国税専門官は国家公務員ですので、基本的には1日約8時間勤務、土日祝日は休日となっており、いわゆる有給休暇も年20日間保証されています。

民間企業ではコンプライアンスが叫ばれて久しい中、実際の労働条件に満足している人が少ないと言われており、それと比べるとやはり国家公務員の方が優遇されていると言えるでしょう。

忙しさは時期や部門によって異なる

とは言え、国税専門官は時期によっては非常に多忙になります。毎年2月中旬から3月中旬にかけての年度末は確定申告の時期ですので、全国の税務署が最も忙しくなると言われており、残業が発生することもしばしばだそうです。
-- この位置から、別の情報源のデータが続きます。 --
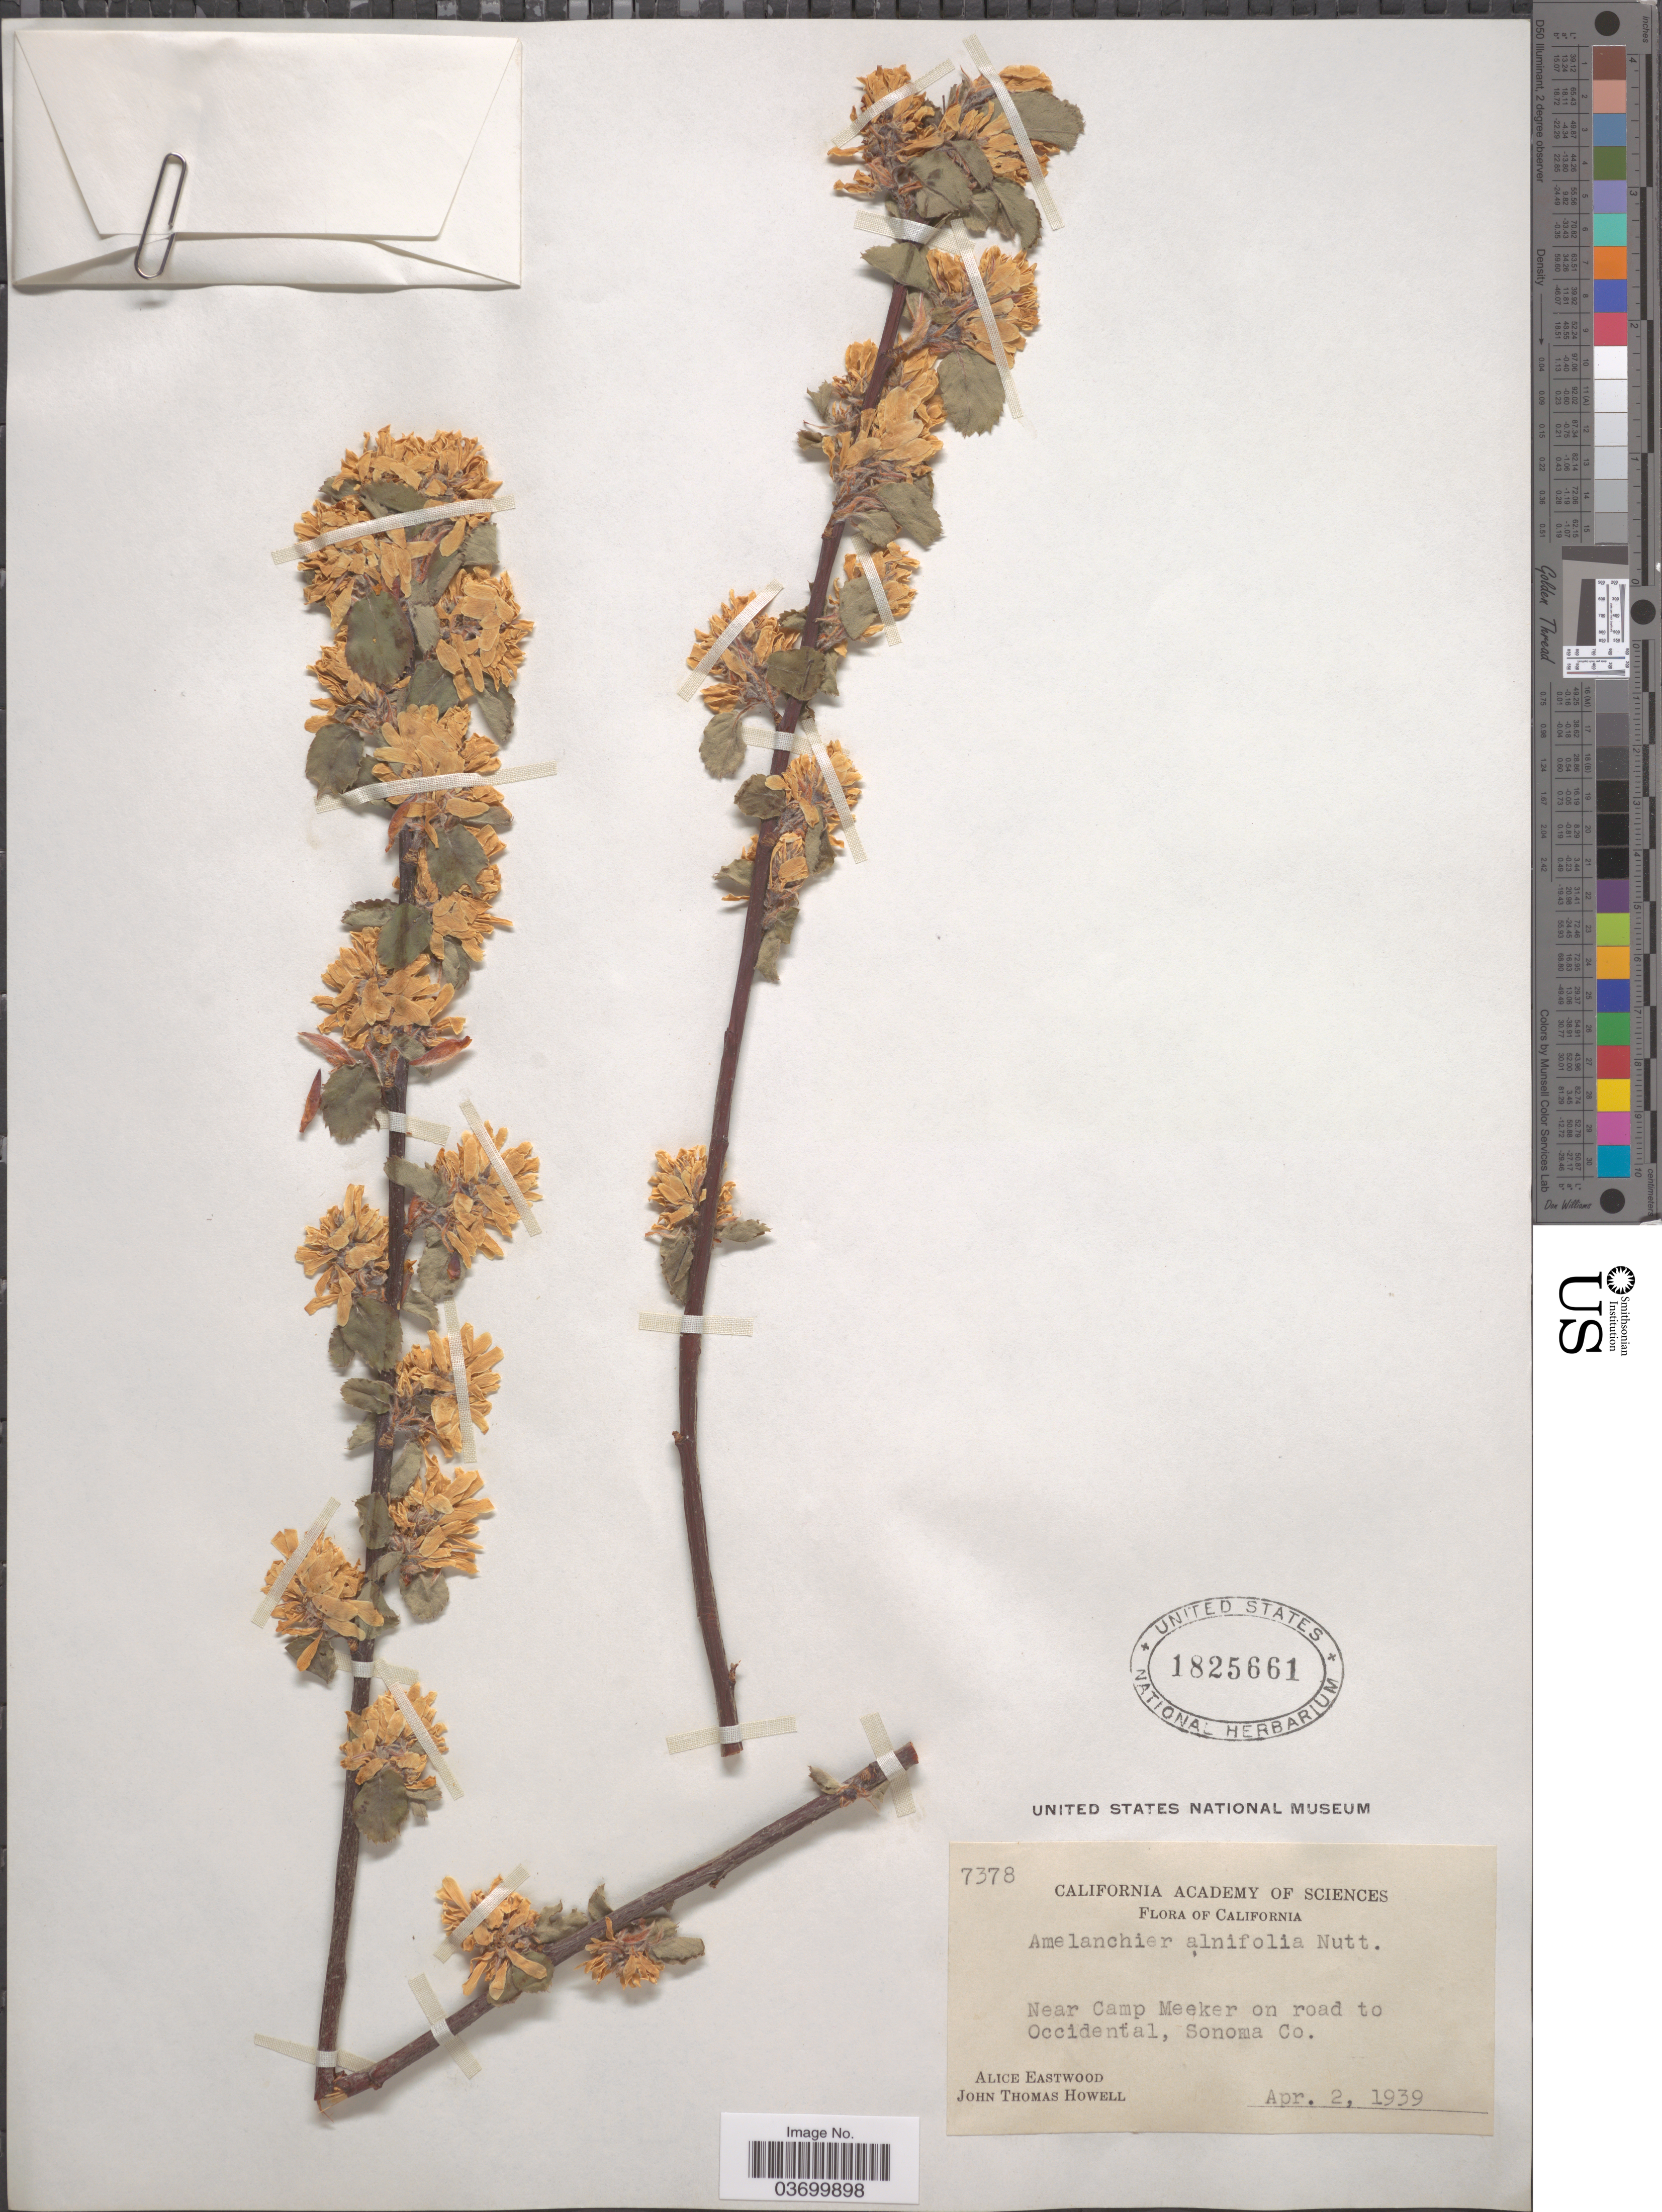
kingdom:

また、国税専門官には調査部門、査察部門、徴収部門があり、それぞれ業務内容が異なりますので、時と場合によっては極端に忙しくなることもあります。

主に法人や個人事業主の税申告に携わる調査部門ではやはり年度末の確定申告の時期は残業が多くなりますし、脱税を摘発する査察部門では大規模な脱税を追跡するときには徹夜で証拠を探ることもあるようです。

また、近年では多くの地域で住民税などの滞納者数が増加していますので、徴収部門でも全体的に業務が過密していると言われています。

銀行や官僚、大学病院など、激務と言われている職場の多くは専門的な知識や高度な技術が必要とされており、国税専門官もその例には漏れません。しかし、多忙になる時期やケースがしばしばあるとは言え、そうした中でも国税専門官は比較的穏やかな勤務時間と言えるでしょう。

精神的にハードなことも

ただし、たとえ勤務時間が短い部署であったとしても、仕事が楽というわけではありません。

税金を徴収するという仕事は、徴収される人から見れば好まれるものではありません。たとえ人から嫌がられても、法の下でしっかりと業務を遂行することが必要です。

そうした意味では、精神的にタフであることが求められる仕事と言えるでしょう。